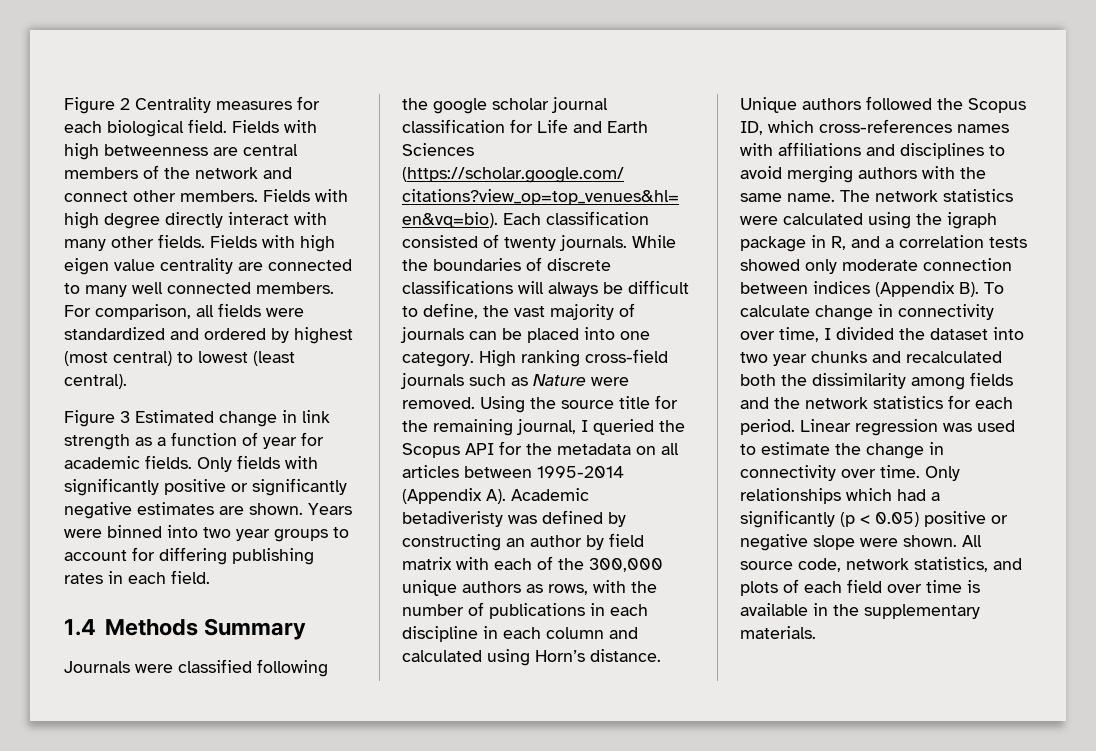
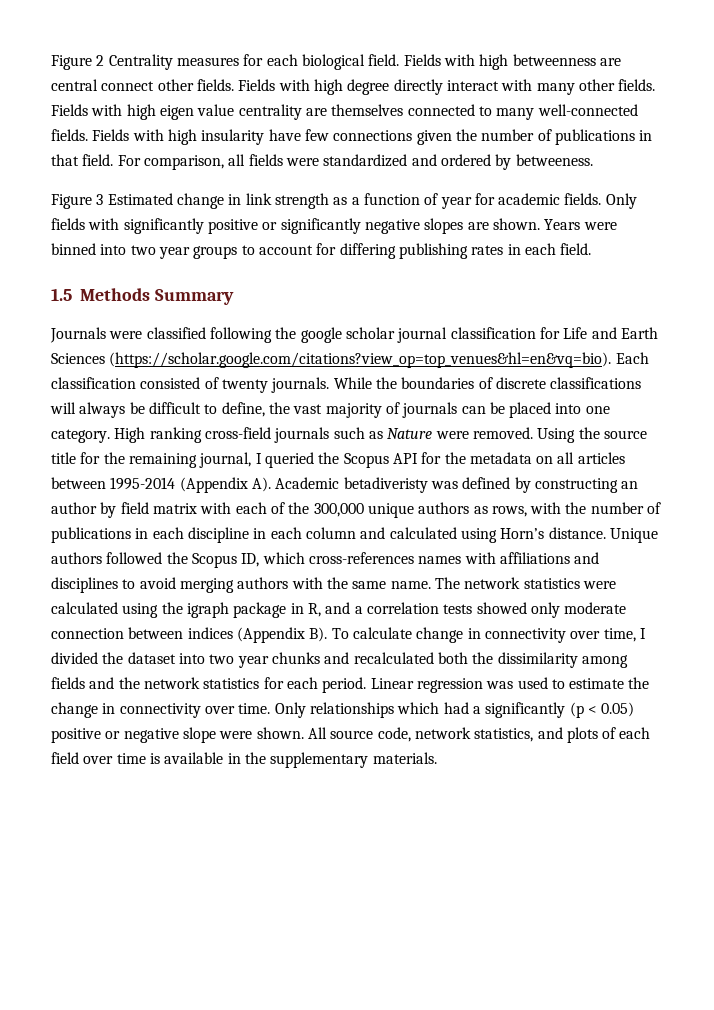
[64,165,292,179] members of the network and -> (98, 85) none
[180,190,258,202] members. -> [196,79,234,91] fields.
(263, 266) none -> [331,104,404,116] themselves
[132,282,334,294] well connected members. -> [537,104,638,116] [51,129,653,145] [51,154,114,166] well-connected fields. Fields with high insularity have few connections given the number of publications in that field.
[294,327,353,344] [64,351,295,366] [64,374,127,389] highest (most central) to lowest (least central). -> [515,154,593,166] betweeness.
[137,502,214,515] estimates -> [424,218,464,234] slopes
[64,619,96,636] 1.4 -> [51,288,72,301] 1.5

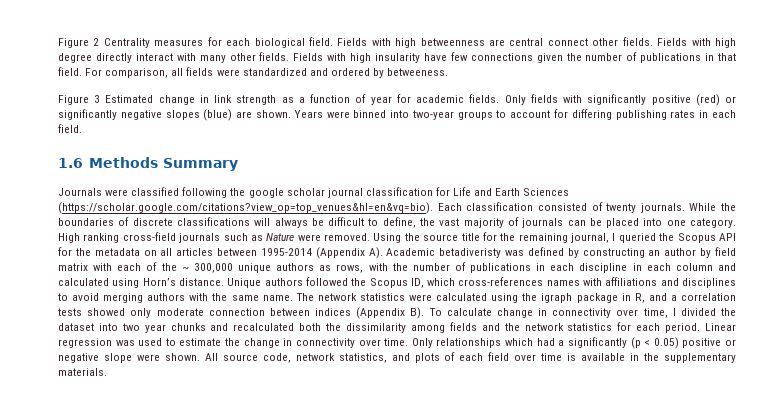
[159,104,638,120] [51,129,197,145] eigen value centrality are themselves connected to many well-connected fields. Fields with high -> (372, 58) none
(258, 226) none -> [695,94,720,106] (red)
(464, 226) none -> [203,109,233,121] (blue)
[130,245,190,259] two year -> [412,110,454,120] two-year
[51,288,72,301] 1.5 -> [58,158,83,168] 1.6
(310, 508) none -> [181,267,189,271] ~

What to produce: Copy every line above that includes the string "themselves".

Written answer:
(263, 266) none -> [331,104,404,116] themselves
[159,104,638,120] [51,129,197,145] eigen value centrality are themselves connected to many well-connected fields. Fields with high -> (372, 58) none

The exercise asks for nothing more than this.